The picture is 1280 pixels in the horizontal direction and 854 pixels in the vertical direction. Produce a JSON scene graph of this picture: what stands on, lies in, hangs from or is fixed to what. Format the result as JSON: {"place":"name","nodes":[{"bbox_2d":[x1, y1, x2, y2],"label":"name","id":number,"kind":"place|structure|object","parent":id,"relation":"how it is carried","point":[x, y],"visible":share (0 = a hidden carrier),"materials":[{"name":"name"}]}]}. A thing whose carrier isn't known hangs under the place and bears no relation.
◆ ◆ ◆ ◆ ◆ ◆ ◆
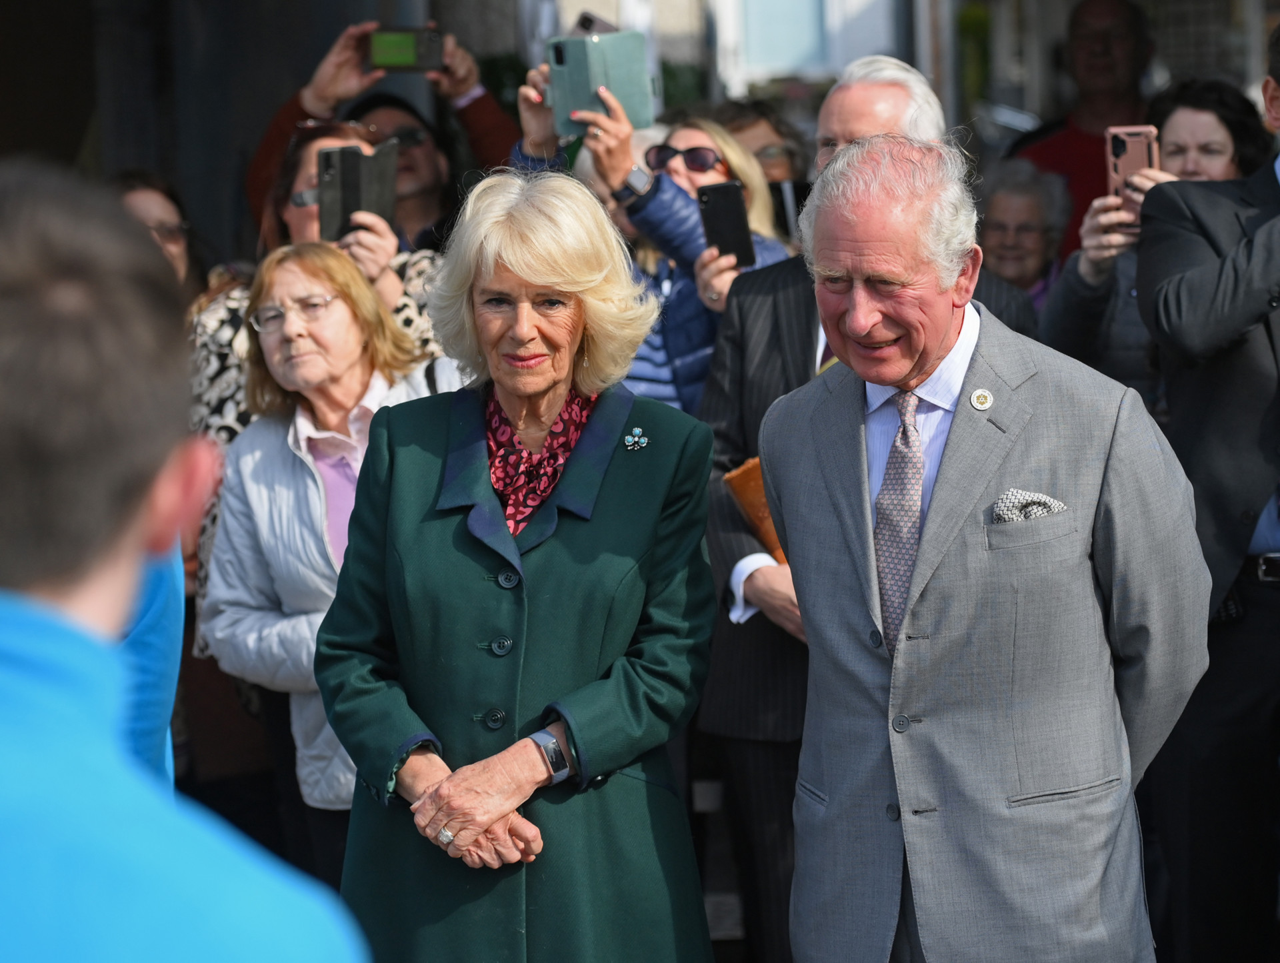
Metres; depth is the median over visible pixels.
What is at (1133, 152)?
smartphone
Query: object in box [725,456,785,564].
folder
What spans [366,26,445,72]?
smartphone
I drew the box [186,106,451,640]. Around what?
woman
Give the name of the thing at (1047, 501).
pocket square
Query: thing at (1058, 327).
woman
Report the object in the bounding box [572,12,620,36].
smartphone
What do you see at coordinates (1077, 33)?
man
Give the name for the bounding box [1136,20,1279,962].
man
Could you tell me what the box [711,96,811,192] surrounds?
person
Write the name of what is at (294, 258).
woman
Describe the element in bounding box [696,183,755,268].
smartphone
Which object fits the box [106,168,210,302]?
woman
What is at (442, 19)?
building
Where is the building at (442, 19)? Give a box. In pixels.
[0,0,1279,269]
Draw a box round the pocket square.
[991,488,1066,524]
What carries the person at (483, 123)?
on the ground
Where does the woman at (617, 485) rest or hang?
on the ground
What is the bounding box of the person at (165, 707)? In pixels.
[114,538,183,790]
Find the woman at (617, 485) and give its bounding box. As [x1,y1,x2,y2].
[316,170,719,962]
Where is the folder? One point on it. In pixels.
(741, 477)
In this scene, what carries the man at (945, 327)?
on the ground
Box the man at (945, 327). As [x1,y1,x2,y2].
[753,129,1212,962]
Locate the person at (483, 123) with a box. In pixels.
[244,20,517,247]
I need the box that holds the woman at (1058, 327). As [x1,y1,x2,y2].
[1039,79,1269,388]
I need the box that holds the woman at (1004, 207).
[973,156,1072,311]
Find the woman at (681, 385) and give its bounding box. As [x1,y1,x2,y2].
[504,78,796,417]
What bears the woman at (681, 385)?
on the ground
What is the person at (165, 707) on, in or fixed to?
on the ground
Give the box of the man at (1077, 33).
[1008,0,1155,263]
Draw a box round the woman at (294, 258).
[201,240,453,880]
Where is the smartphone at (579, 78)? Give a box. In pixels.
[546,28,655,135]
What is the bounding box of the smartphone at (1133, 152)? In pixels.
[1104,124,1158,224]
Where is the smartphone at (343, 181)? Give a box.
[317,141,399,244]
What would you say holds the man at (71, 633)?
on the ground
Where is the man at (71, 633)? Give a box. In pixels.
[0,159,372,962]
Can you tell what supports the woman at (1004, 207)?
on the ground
◆ ◆ ◆ ◆ ◆ ◆ ◆
▶ [Directions for this task] Go through the data, and copy each line in which the word "visible" appears.

▶ [Result]
The picture is 1280 pixels in the horizontal direction and 854 pixels in the vertical direction. Produce a JSON scene graph of this picture: what stands on, lies in, hangs from or is fixed to what. Format the result as JSON: {"place":"name","nodes":[{"bbox_2d":[x1, y1, x2, y2],"label":"name","id":number,"kind":"place|structure|object","parent":id,"relation":"how it is carried","point":[x, y],"visible":share (0 = a hidden carrier),"materials":[{"name":"name"}]}]}. A thing whose carrier isn't known hangs under the place and bears no relation.
Metres; depth is the median over visible pixels.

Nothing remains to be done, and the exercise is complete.